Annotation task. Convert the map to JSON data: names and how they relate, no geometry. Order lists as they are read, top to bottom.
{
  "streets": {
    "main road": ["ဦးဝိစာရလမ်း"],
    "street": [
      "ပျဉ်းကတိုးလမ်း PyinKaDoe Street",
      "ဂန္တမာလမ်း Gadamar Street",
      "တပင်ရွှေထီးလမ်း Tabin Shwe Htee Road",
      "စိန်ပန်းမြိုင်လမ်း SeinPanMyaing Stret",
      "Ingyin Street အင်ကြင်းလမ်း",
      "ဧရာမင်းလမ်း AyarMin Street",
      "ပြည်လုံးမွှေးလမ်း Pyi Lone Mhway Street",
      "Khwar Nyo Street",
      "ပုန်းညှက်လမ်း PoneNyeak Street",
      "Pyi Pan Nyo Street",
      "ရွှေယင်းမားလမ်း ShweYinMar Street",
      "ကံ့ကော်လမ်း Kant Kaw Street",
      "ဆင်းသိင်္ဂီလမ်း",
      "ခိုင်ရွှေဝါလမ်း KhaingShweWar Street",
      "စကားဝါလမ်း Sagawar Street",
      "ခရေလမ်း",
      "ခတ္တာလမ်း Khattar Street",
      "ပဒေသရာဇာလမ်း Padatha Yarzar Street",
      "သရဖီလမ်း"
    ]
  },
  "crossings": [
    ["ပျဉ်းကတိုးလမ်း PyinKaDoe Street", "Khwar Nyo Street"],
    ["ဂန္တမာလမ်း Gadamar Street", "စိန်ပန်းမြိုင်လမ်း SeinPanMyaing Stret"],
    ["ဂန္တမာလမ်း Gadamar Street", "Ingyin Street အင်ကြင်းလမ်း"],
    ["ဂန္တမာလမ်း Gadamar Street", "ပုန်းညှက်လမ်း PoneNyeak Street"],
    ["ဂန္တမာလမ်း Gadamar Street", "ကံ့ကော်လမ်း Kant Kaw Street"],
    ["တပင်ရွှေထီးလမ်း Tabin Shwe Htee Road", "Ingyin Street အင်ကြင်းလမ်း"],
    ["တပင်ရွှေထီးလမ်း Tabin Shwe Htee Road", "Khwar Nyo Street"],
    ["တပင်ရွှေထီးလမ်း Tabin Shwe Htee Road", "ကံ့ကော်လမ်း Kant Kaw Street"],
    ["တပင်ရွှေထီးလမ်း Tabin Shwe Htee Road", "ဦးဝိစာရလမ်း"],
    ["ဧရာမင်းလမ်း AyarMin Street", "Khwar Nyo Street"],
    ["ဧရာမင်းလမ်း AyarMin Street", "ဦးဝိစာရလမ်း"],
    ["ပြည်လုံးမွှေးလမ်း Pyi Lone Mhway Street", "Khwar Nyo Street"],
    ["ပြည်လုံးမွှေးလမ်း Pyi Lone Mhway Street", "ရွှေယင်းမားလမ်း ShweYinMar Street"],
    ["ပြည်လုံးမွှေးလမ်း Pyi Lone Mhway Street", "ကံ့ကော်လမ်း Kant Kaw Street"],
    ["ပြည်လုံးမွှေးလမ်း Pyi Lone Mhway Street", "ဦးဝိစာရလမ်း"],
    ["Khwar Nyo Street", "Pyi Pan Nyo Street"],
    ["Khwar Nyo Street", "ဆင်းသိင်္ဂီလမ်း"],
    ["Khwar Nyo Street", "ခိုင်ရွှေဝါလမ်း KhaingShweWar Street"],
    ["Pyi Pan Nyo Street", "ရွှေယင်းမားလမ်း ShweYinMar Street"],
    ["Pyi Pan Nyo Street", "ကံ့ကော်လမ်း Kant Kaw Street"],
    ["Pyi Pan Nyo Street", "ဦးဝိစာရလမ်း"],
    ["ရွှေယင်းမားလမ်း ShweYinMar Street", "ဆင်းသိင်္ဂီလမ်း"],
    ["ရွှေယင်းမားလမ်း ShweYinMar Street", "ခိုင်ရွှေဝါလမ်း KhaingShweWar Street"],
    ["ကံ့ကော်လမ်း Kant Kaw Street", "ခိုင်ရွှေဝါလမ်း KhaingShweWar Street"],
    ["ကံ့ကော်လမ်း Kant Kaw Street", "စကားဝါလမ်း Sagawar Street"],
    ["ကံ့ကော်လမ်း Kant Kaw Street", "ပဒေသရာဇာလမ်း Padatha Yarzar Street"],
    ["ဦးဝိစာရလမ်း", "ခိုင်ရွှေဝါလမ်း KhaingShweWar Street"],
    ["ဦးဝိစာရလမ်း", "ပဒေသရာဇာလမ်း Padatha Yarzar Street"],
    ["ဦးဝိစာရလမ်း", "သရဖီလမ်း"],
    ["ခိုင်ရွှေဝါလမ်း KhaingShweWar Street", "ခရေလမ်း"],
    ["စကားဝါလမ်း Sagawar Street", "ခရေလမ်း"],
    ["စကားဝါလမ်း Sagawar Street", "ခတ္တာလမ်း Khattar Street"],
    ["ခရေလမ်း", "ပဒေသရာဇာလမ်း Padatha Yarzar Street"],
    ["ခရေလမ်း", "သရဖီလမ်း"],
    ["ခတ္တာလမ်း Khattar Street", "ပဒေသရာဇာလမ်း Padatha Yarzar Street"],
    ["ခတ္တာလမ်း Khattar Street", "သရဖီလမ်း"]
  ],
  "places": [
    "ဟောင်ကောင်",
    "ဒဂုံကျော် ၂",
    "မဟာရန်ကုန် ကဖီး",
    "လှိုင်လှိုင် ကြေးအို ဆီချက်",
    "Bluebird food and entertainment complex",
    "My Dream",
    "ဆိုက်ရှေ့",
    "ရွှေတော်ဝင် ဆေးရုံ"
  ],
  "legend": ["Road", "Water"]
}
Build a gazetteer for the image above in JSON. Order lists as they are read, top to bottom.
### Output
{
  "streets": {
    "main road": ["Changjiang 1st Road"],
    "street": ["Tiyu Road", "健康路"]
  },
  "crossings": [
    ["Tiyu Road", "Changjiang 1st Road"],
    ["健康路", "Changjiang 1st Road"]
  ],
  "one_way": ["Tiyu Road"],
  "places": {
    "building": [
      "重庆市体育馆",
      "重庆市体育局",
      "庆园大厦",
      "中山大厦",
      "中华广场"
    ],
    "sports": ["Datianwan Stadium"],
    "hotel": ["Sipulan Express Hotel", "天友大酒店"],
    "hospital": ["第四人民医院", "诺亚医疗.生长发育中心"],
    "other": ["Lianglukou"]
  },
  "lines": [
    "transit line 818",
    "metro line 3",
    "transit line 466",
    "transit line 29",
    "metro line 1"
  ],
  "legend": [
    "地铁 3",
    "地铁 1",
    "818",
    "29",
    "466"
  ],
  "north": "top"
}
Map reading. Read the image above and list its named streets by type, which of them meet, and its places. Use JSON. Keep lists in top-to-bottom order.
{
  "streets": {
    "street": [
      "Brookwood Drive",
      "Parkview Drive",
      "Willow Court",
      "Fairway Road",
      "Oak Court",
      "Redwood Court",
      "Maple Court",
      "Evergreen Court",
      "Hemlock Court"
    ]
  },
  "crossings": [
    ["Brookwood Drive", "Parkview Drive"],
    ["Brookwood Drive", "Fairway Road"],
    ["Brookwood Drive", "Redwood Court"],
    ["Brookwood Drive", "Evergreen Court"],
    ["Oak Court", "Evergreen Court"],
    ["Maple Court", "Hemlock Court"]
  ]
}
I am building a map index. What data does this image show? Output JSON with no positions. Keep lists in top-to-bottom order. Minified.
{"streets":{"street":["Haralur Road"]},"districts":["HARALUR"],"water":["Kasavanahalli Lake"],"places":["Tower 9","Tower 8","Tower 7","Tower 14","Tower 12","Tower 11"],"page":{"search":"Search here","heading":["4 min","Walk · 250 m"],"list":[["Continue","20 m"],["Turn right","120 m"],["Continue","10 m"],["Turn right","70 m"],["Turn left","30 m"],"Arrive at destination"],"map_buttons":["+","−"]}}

§ Work item:
Go through the listing above line by line and say how many lines hold the word "PoneNyeak". Reply with that number only.

§ Answer to the exercise:
2